Not sure who you directed this at as I didn’t mention it, but your post follows/i.e. responds to mine. But as the default OS is Google certified it does make sense that they would want to know when you dump them as they are very insecure.
After unlocking the bootloader you likely won’t be able to run *some banking apps, some mobile device management apps (if you are going to use your Fairphone for work emails) won’t run and some other apps may have reduced functionality.

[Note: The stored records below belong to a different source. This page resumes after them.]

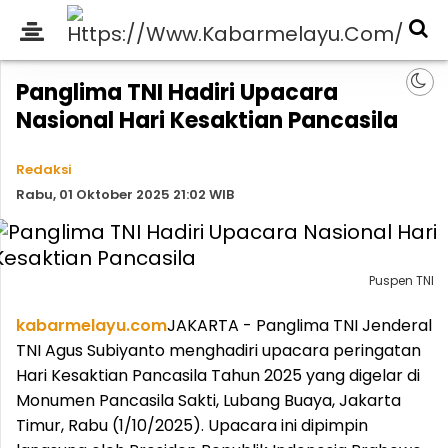
Panglima TNI Hadiri Upacara
Nasional Hari Kesaktian Pancasila
Redaksi
Rabu, 01 Oktober 2025 21:02 WIB
Puspen TNI
kabarmelayu.com
JAKARTA - Panglima TNI Jenderal
TNI Agus Subiyanto menghadiri upacara peringatan
Hari Kesaktian Pancasila Tahun 2025 yang digelar di
Monumen Pancasila Sakti, Lubang Buaya, Jakarta
Timur, Rabu (1/10/2025). Upacara ini dipimpin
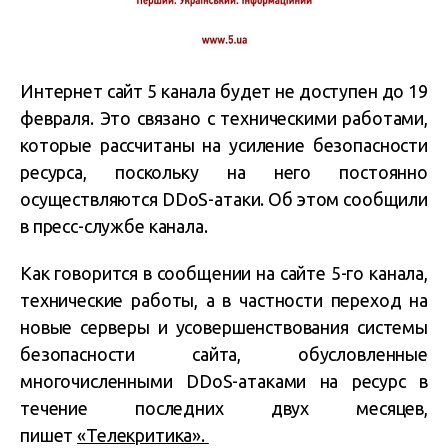
Интернет сайт 5 канала будет не доступен до 19
февраля. Это связано с техническими работами,
которые рассчитаны на усиление безопасности
ресурса, поскольку на него постоянно
осуществляются DDоS-атаки. Об этом сообщили
в пресс-службе канала.
Как говорится в сообщении на сайте 5-го канала,
технические работы, а в частности переход на
новые серверы и усовершенствования системы
безопасности сайта, обусловленные
многочисленными DDоS-атаками на ресурс в
течение последних двух месяцев,
пишет
«Телекритика».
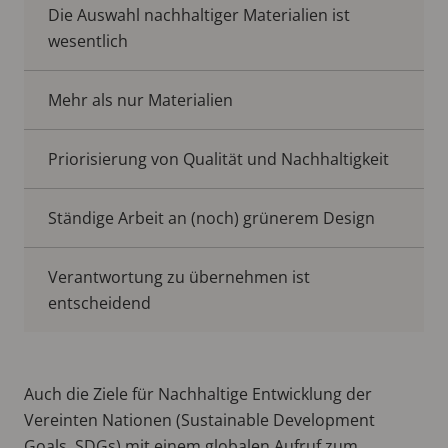
Die Auswahl nachhaltiger Materialien ist
wesentlich
Mehr als nur Materialien
Priorisierung von Qualität und Nachhaltigkeit
Ständige Arbeit an (noch) grünerem Design
Verantwortung zu übernehmen ist
entscheidend
Auch die Ziele für Nachhaltige Entwicklung der
Vereinten Nationen (Sustainable Development
Goals, SDGs) mit einem globalen Aufruf zum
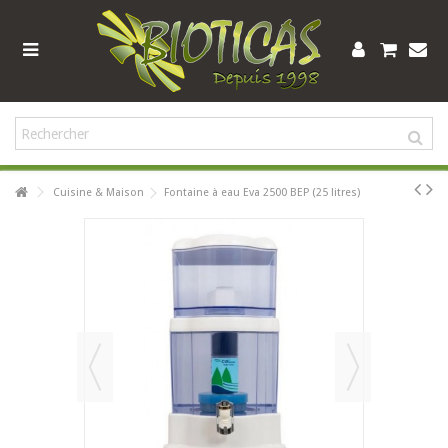
Cuisine & Maison
Fontaine à eau Eva 2500 BEP (25 litres)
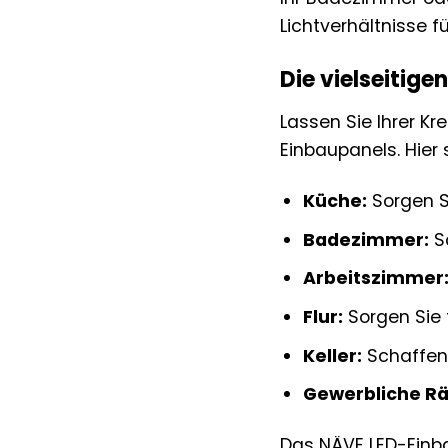
Lichtverhältnisse fü
Die vielseitig
Lassen Sie Ihrer Kr
Einbaupanels. Hier 
Küche:
Sorgen Si
Badezimmer:
Sc
Arbeitszimmer
Flur:
Sorgen Sie 
Keller:
Schaffen 
Gewerbliche R
Das NÄVE LED-Einba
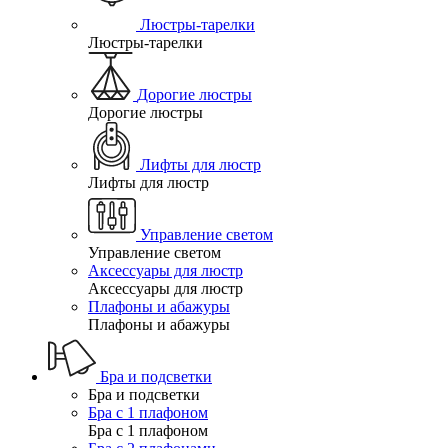
Люстры-тарелки
Люстры-тарелки
Дорогие люстры
Дорогие люстры
Лифты для люстр
Лифты для люстр
Управление светом
Управление светом
Аксессуары для люстр
Аксессуары для люстр
Плафоны и абажуры
Плафоны и абажуры
Бра и подсветки
Бра и подсветки
Бра с 1 плафоном
Бра с 1 плафоном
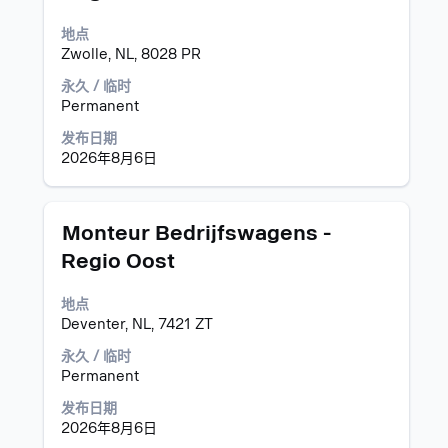
的
格
完
地点
键
整
Zwolle, NL, 8028 PR
进
内
行
永久 / 临时
容。
选
Permanent
择
以
发布日期
查
2026年8月6日
看
职
位
职
使
Monteur Bedrijfswagens -
信
务
用
息
Regio Oost
空
的
格
完
地点
键
整
Deventer, NL, 7421 ZT
进
内
行
永久 / 临时
容。
选
Permanent
择
以
发布日期
查
2026年8月6日
看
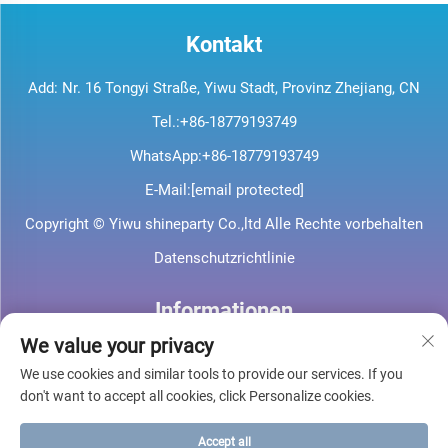
Kontakt
Add: Nr. 16 Tongyi Straße, Yiwu Stadt, Provinz Zhejiang, CN
Tel.:
+86-18779193749
WhatsApp:
+86-18779193749
E-Mail:
[email protected]
Copyright © Yiwu shineparty Co.,ltd Alle Rechte vorbehalten
Datenschutzrichtlinie
Informationen
We value your privacy
Melden Sie sich für unseren wöchentlichen Newsletter an
We use cookies and similar tools to provide our services. If you
don't want to accept all cookies, click Personalize cookies.
Accept all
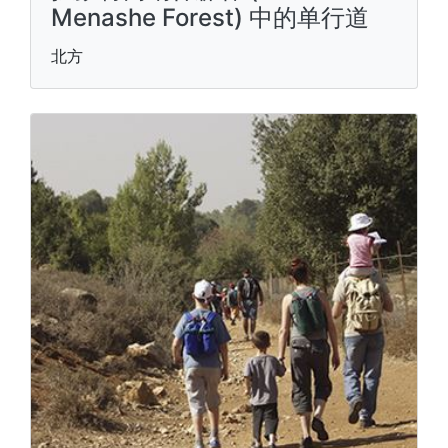
Menashe Forest) 中的单行道
北方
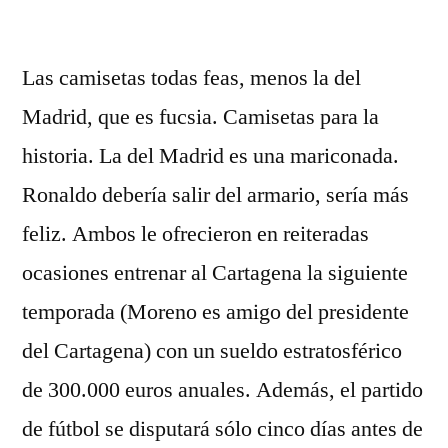
por
Las camisetas todas feas, menos la del
Madrid, que es fucsia. Camisetas para la
historia. La del Madrid es una mariconada.
Ronaldo debería salir del armario, sería más
feliz. Ambos le ofrecieron en reiteradas
ocasiones entrenar al Cartagena la siguiente
temporada (Moreno es amigo del presidente
del Cartagena) con un sueldo estratosférico
de 300.000 euros anuales. Además, el partido
de fútbol se disputará sólo cinco días antes de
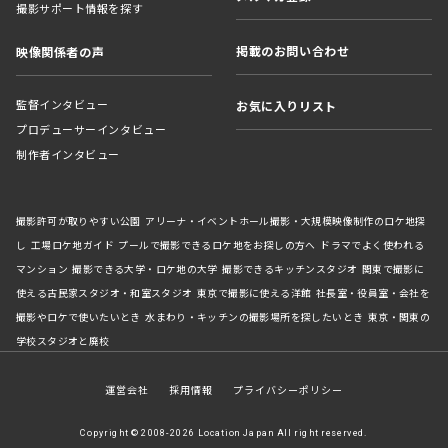
撮影サポート情報を探す
掲載のお問い合わせ
映像関係者の声
監督インタビュー
お気に入りリスト
プロデューサーインタビュー
制作者インタビュー
撮影許可が取りやすい公園
アリーナ・イベントホール撮影・大規模映像制作のロケ地探
し
工場ロケ地ガイド
プールで撮影できるロケ地をお探しの方へ
ドラマでよく使われる
マンション
撮影できる大学・ロケ地の大学
撮影できるキッチンスタジオ
関東で撮影に
使える古民家スタジオ・和室スタジオ
東京で撮影に使える洋館
社長室・役員室・会社を
撮影やロケで使いたいとき
水まわり・キッチンの撮影場所を探したいとき
東京・関東の
学校スタジオと廃校
運営会社
採用情報
プライバシーポリシー
Copyright © 2008-2026 Location Japan All right reserved.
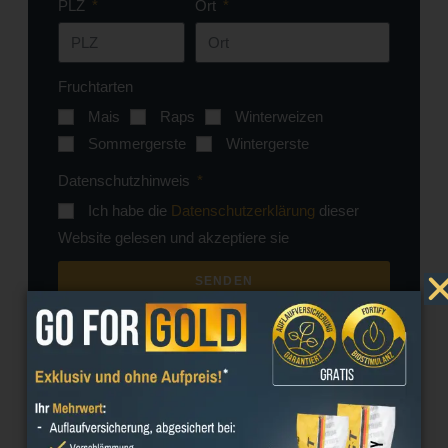
PLZ
Ort
Fruchtarten
Mais
Raps
Winterweizen
Sommergerste
Wintergerste
Datenschutzhinweis
Ich habe die
Datenschutzerklärung
dieser
Website gelesen und akzeptiere sie
SENDEN
Teilen Sie diese Veranstaltung auf :
Facebook
Twitter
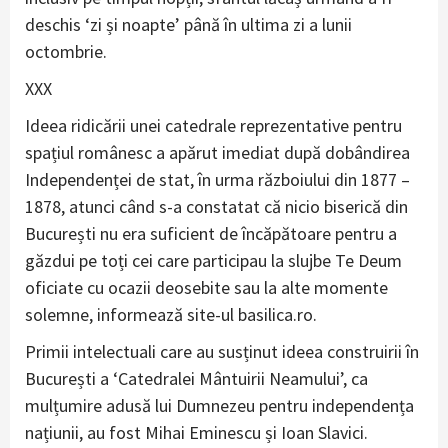
deschis ‘zi și noapte’ până în ultima zi a lunii
octombrie.
XXX
Ideea ridicării unei catedrale reprezentative pentru
spațiul românesc a apărut imediat după dobândirea
Independenței de stat, în urma războiului din 1877 –
1878, atunci când s-a constatat că nicio biserică din
București nu era suficient de încăpătoare pentru a
găzdui pe toți cei care participau la slujbe Te Deum
oficiate cu ocazii deosebite sau la alte momente
solemne, informează site-ul basilica.ro.
Primii intelectuali care au susținut ideea construirii în
București a ‘Catedralei Mântuirii Neamului’, ca
mulțumire adusă lui Dumnezeu pentru independența
națiunii, au fost Mihai Eminescu și Ioan Slavici.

Regarding forced updates: There is nothing worse than an unpatched device roaming the internet. I’m responsible for the operation of a companies IT infrastructure and cybersecurity…the devices that rob me of sleep are not necessarily the ones updating automatically but the ones where for some reasons we can’t or won’t update.
I agree that to some extent your mistrust in Google is valid. On the other hand I want to be able to use my Fairphone for banking apps and agree that - in order to protect their systems - they require some security features. As those features could be circumvented with an unlocked bootloader…I understand why Fairphone delivers their phones with a locked bootloader.